## WORK TASK:
Check every line below for the word "pars" and copy each one that has it.

★ ★ ★ ★ ★ ★ ★

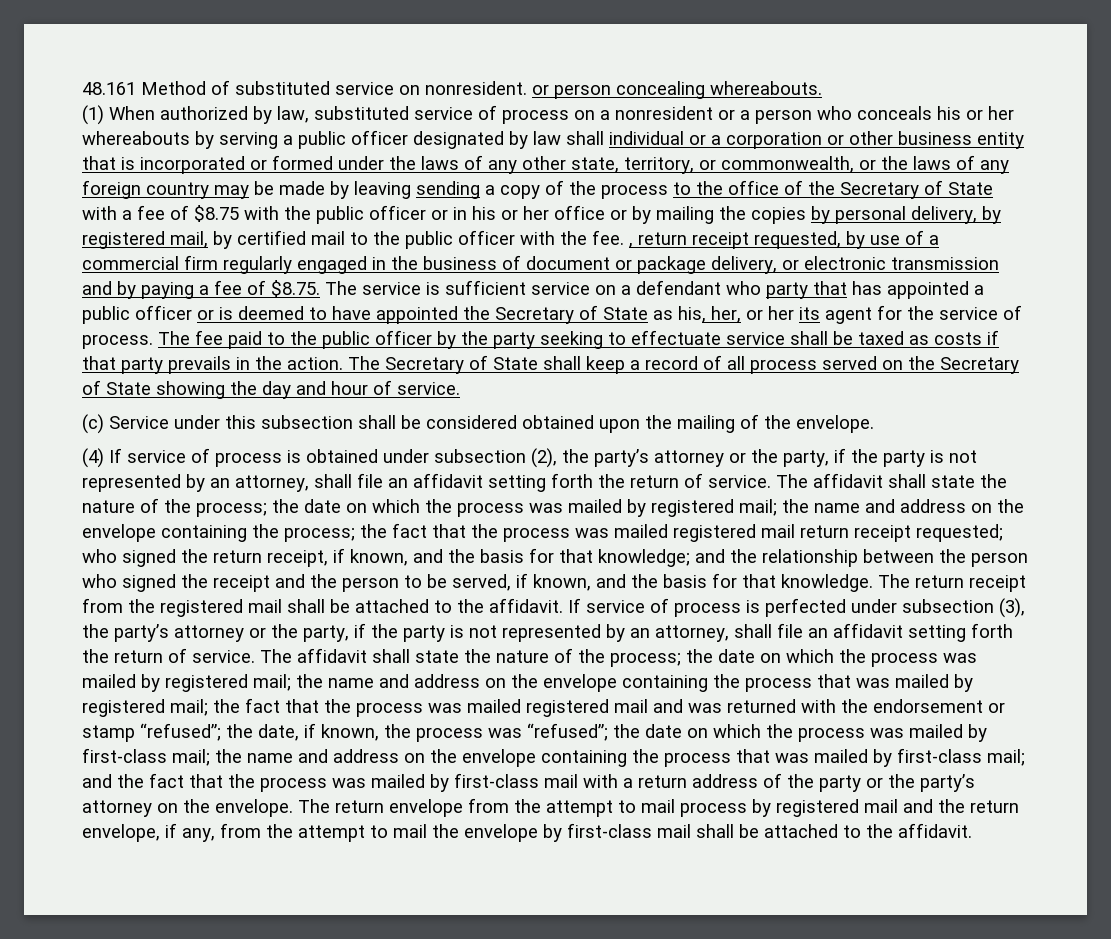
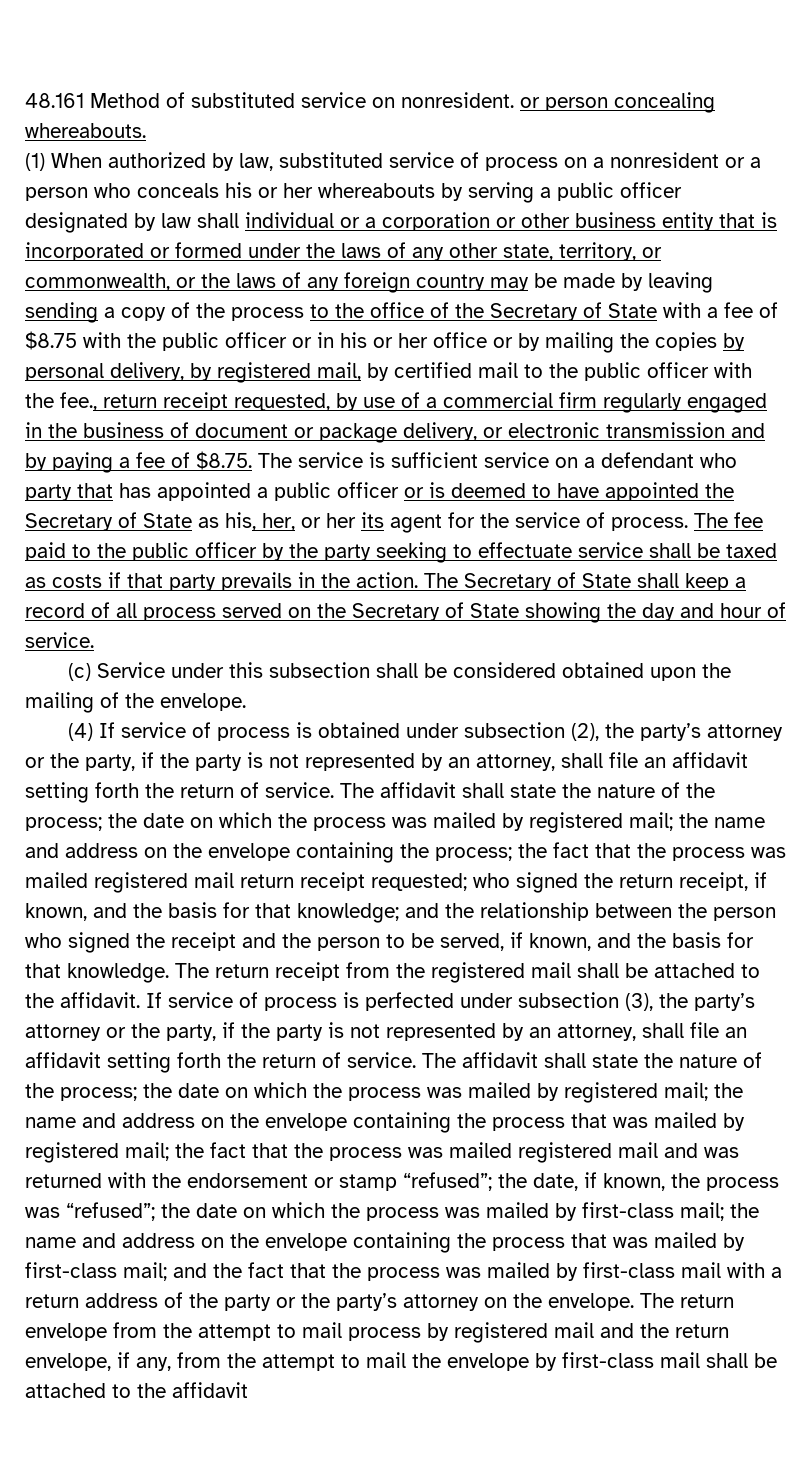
[592,230,633,248] fee. , -> [60,392,97,411] fee.,
[898,823,972,838] affidavit. -> [172,1382,248,1398] affidavit

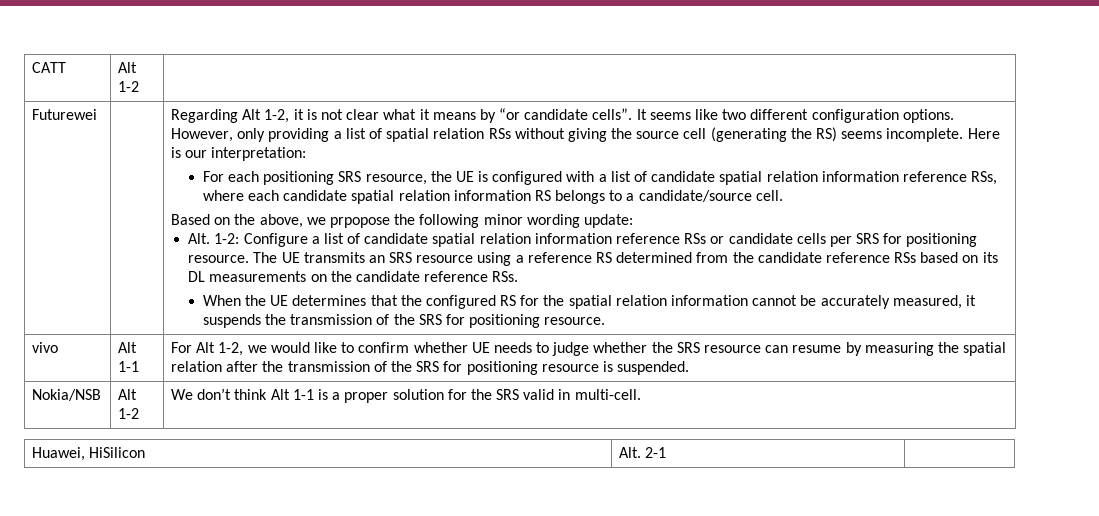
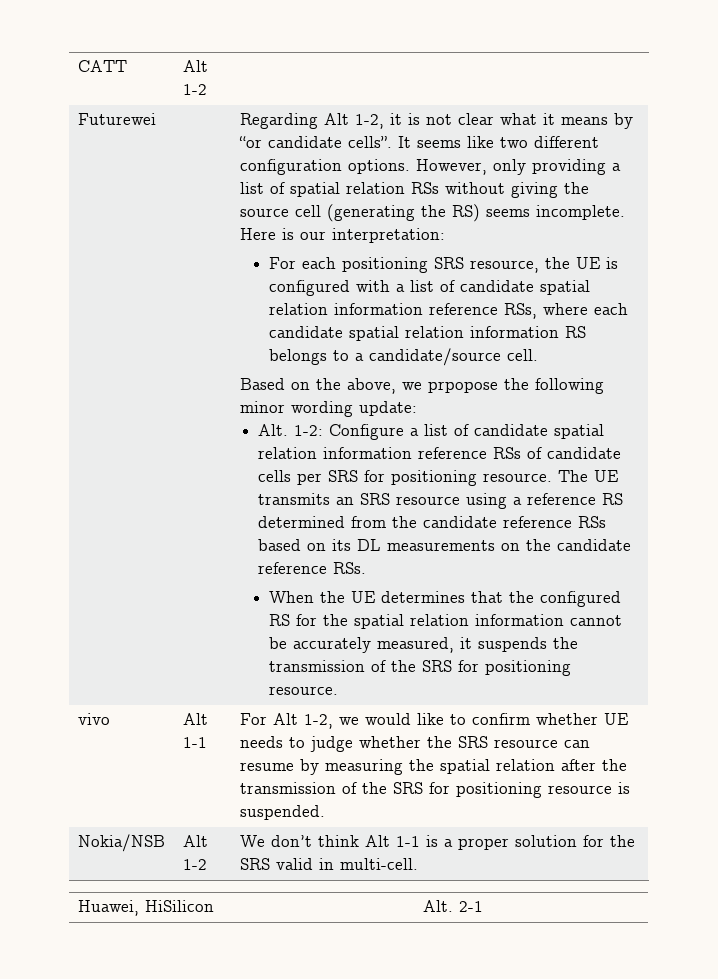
[710,236,725,244] or -> [526,447,542,459] of

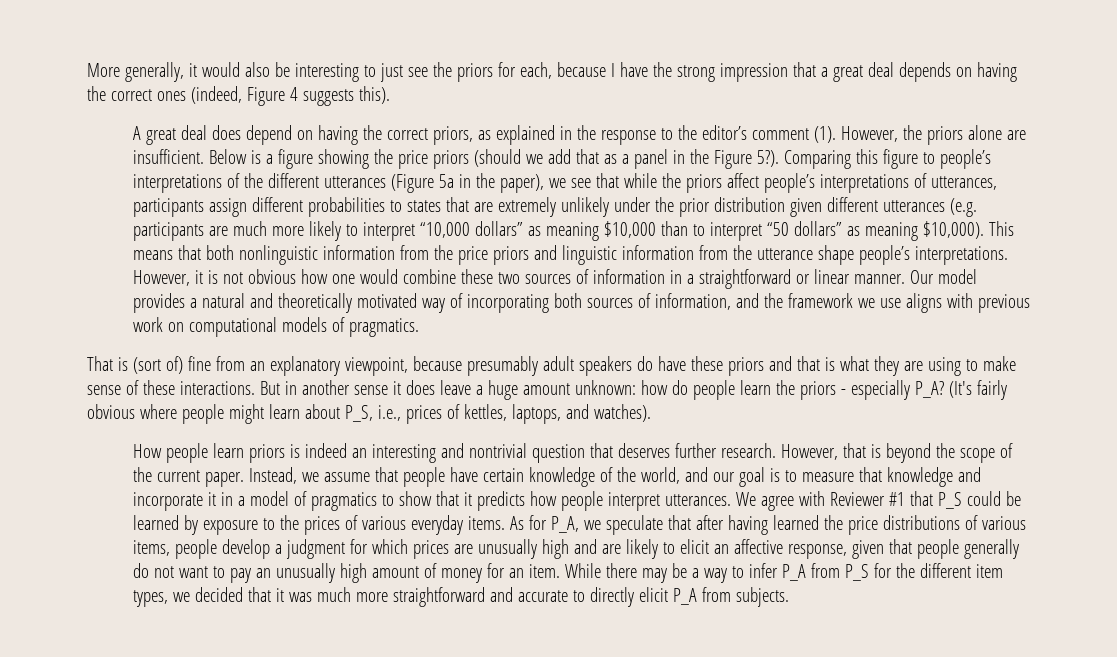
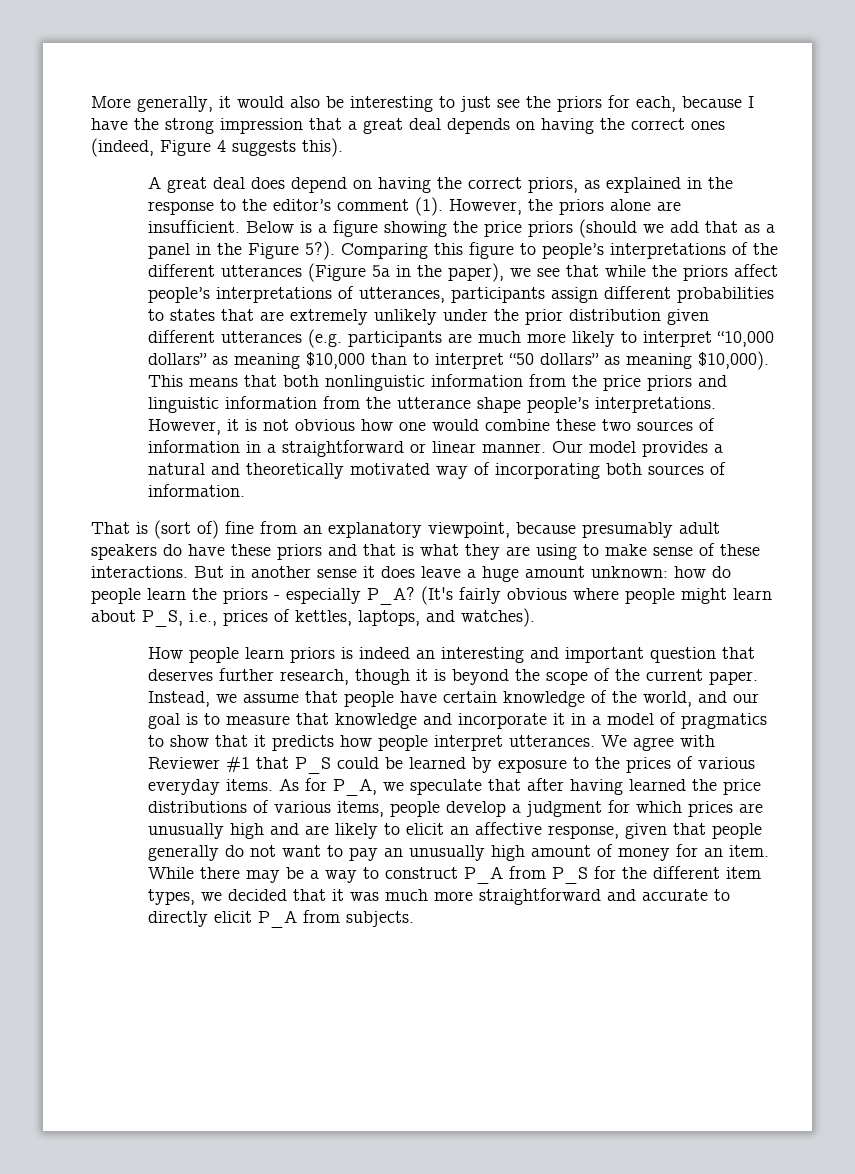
[654,293,1030,313] [132,317,419,337] information, and the framework we use aligns with previous work on computational models of pragmatics. -> [147,484,245,497] information.
[468,443,527,458] nontrivial -> [564,647,644,663] important
[720,443,866,460] research. However, that -> [279,669,428,685] research, though it
[748,563,778,578] infer -> [384,867,458,879] construct

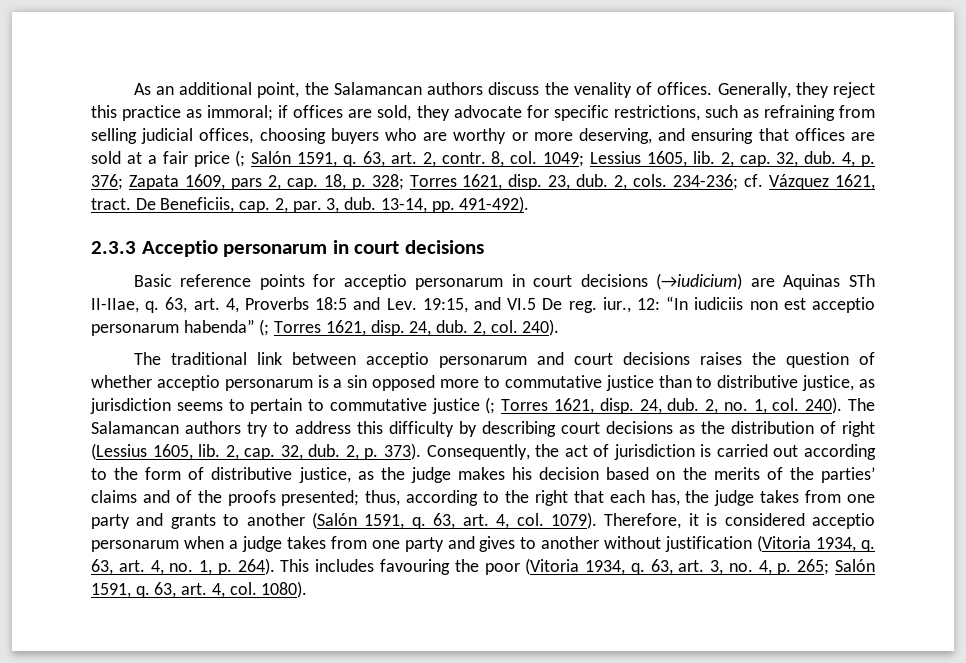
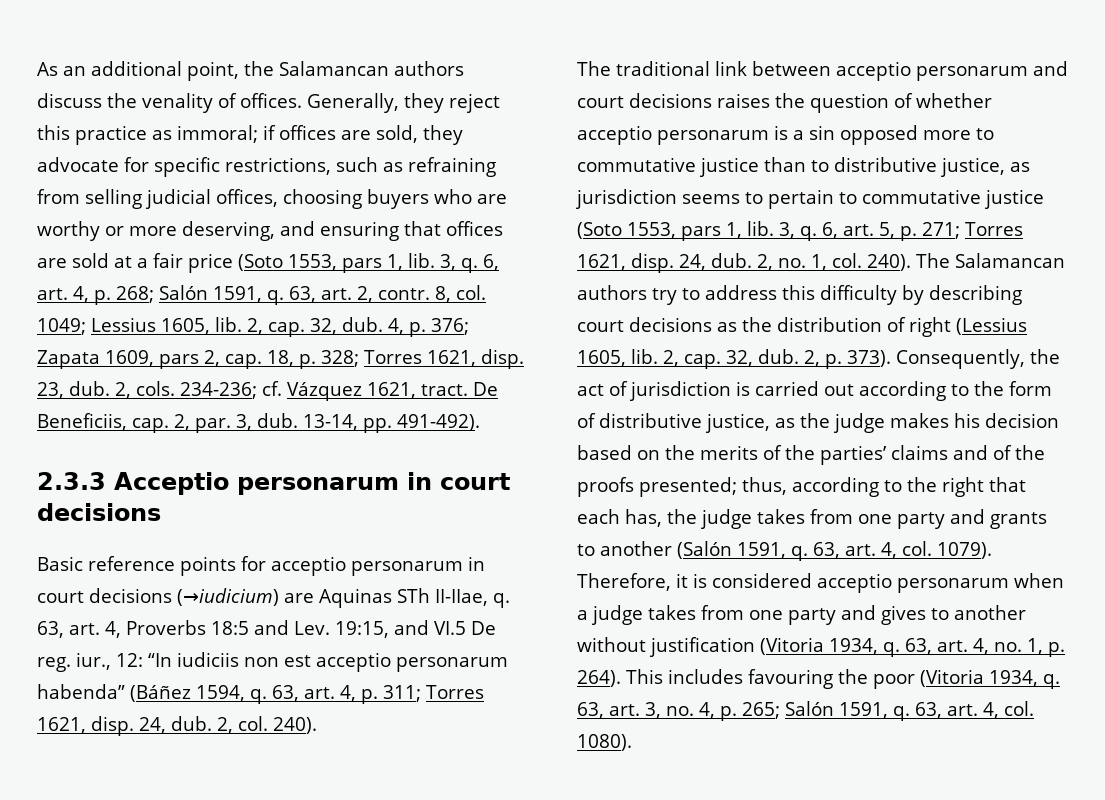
[235,150,246,167] (; -> [238,253,499,273] [37,286,154,305] (Soto 1553, pars 1, lib. 3, q. 6, art. 4, p. 268;
[259,319,270,336] (; -> [130,685,421,704] (Báñez 1594, q. 63, art. 4, p. 311;
[485,397,496,414] (; -> [577,221,960,241] (Soto 1553, pars 1, lib. 3, q. 6, art. 5, p. 271;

★ ★ ★ ★ ★ ★ ★

## EXERCISE SOLUTION:
[235,150,246,167] (; -> [238,253,499,273] [37,286,154,305] (Soto 1553, pars 1, lib. 3, q. 6, art. 4, p. 268;
[485,397,496,414] (; -> [577,221,960,241] (Soto 1553, pars 1, lib. 3, q. 6, art. 5, p. 271;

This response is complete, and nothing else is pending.